(Reading text Opens)
There can be no objection to this useful, class of readers in their place, namely, as subsidiary to school work in the subjects to which they are devoted ; but it is a mistake to suppose that they constitute an end in themselves. They are clearly means towards the information of the child’s mind. Now, the great end of literature is not to inform, but to inspire; and unless literature, first, last, and always, is made to stand before the child, in his whole course of school training, a grievous wrong is committed, —nothing less than quenching the spirit. Not that fact has no power to kindle the spirit, but the spirit requires expansion under the illuminating power of things of the spirit, in order that it may respond to the more hidden, obscurer light concealed within fact.

No, it will not do to reverse the true order. Let literature be kept in view as the great end of learning to read, and all subordinate uses of the art of reading will find their place. The greater includes the less. In education, as in religion, the principle holds good, Seek ye first the kingdom of heaven, and all these things shall he added unto you.

To return to our primer, which is to offer, after the child has learned to decipher print, beside exercises in reading, genuine bits of literature. If it be well planned, the exercises will diminish as the book proceeds ; the literature will increase. Its volume, in the early passages of the child’s mind, cannot he great; it broadens and deepens very perceptibly after the period of what is known as the fourth reader. But it should be remembered that the amount of literature required by the pupil before he reaches that period is relatively very small. Whilst he is slowly acquiring command of the art of reading he does not need much literature, and necessarily cons such as he does have somewhat laboriously. It is just as well that these simple productions should he read over and over again by him. They furnish his mind, and do not wear out by use. Narrow, too, in its springs as the stream of literature is for the child, and narrow as it remains for two or three years, it does not lose in fullness and sufficiency. Never is it necessary to have recourse to the literature which is forgotten when it has been read, and that is the fate of all thin literature. At present, the notion of reading for pleasure is dissociated in the child’s mind from his school readers. Let this notion once become identified with the books given him to read in school, and not only is the idea of great literature formed in the mind, but school itself is raised to a higher plane.
(Reading text Closes)
**Problems and tasks**
a) In the passage on school readers and literature, what does the writer say is the great end of literature?
b) Continue the passage on school readers and literature from where it stops.
(Extracted data Opens)
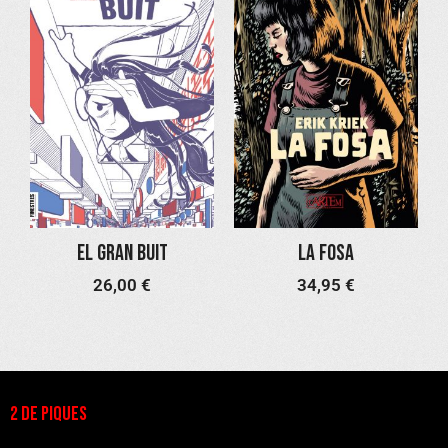
El gran buit
La fosa
26,00
€
34,95
€
2 DE PIQUES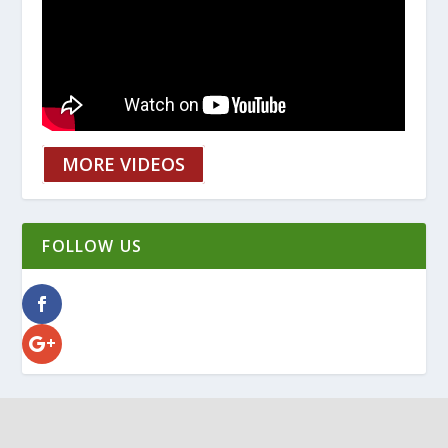
MORE VIDEOS
FOLLOW US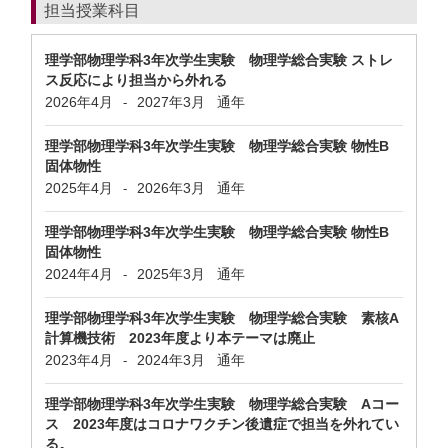
担当授業科目
理学部物理学科3年次学生実験 物理学総合実験 ストレ
ス反応により担当から外れる
2026年4月
2027年3月
通年
-
理学部物理学科3年次学生実験 物理学総合実験 物性B
固体物性
2025年4月
2026年3月
通年
-
理学部物理学科3年次学生実験 物理学総合実験 物性B
固体物性
2024年4月
2025年3月
通年
-
理学部物理学科3年次学生実験 物理学総合実験 素核A
計算機技術 2023年度より本テーマは廃止
2023年4月
2024年3月
通年
-
理学部物理学科3年次学生実験 物理学総合実験 Aコー
ス 2023年度はコロナワクチン後遺症で担当を外れてい
る。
(Extracted data Closes)
**Answers to each task**
a) Not to inform, but to inspire.

b)
Of the literary forms at the service of the teacher who wishes to lead the child by natural ways into the richest pasturage, verse must be given the precedence, in time at least. If for no other reason, the ease of reading it, its short lines, its completed phrases, the melody, the rhymes which help, — all these characteristics render it a fit aid to the child in passing into the apprehension of literature. But there are other, more radical reasons. The form of verse sets it apart from colloquialism, and this makes it more distinct to the child. It has the mark of literature ; it is apart from ordinary use ; it is a thing by itself. Beyond this, the higher spiritual thought has found expression in poetry to a degree of simplicity which makes it apprehensible both by children and by the mature. It offers, as the best literature always does, a common meeting-ground for all ages. In poetry the child finds his half-formed thoughts and imaginations fully expressed, and thus he is interpreted to himself. Once let. genuine poetry possess a child, and the hardness of later life will not wholly efface its power ; but let the cultivation of the love of poetry come late, and it comes hard.

After this encomium, it may seem to some a travesty of the subject to say that the first book of verse to put into the child’s hand is Mother Goose; but one may say it, nevertheless, in all seriousness. We are undertaking to begin the child’s training in literature when he is very young, very timid, incapable of long or high flights. If we put before him literature which bewilders him or presents great obstacles, we are driving, not leading him. In Mother Goose — meaning by this term nursery ditties in general, and ignoring the merely senseless jingle — we have a capital point of departure. To recall our favorite law. it helps the child to make a passage from the known to the unknown. The cat he knows, the boy he knows ; but the cat in the well, little Johnny Green, big Johnny Stout, the bell with its swinging, resounding note, — all these are in the region of the just not known; and when he reads, half sings the ditty, his mind has been given wings with which to soar a little way. Again, Mother Goose is cheerful, and the task of reading literature is lightened. Further, Mother Goose is full of human associations, and, entering literature by this passage, the child is treading in steps worn by generations of use. There is no waste. He is becoming familiar with the permanent in literature; he is not conning that which will be left behind with childhood. Rather, he is acquiring a currency which will, in later days, be drawn forth for use in the exchange when “ we that are children have children.” Indeed, when one considers how, in our anxious, crowded American life, the home has delegated more and more its powers to the school, one may well fear that, unless Mother Goose be preserved for childhood in the schoolroom, that classic of infancy may be lost out of the life of great multitudes and die in the minds of the people.

After Mother Goose, no one book can be relied upon ; but it would not be impossible to make an anthology from the great literature, small but precious, which should meet the needs of the child in the schoolroom. I would banish from his book all the trivial, prosaic, or supersentimental verses which are found in abundance in the primer, first and second readers. A child should never be taught to read these. If he picks them up in book or magazine at home, they will do him less harm; but they form no genuine part of his higher education, and a wrong is done him when they are set before him even as exercises in drill. Let poetry be presented to him always as something fine and uncommon ; then the power of poetry will grow in his nature. Blake, Tennyson, Wordsworth, Stevenson, Whittier, Longfellow,— these have all something not beyond the scope of the child that has had his introduction to poetry in reading Mother Goose ; and solitary poems from other masters of English verse might be named.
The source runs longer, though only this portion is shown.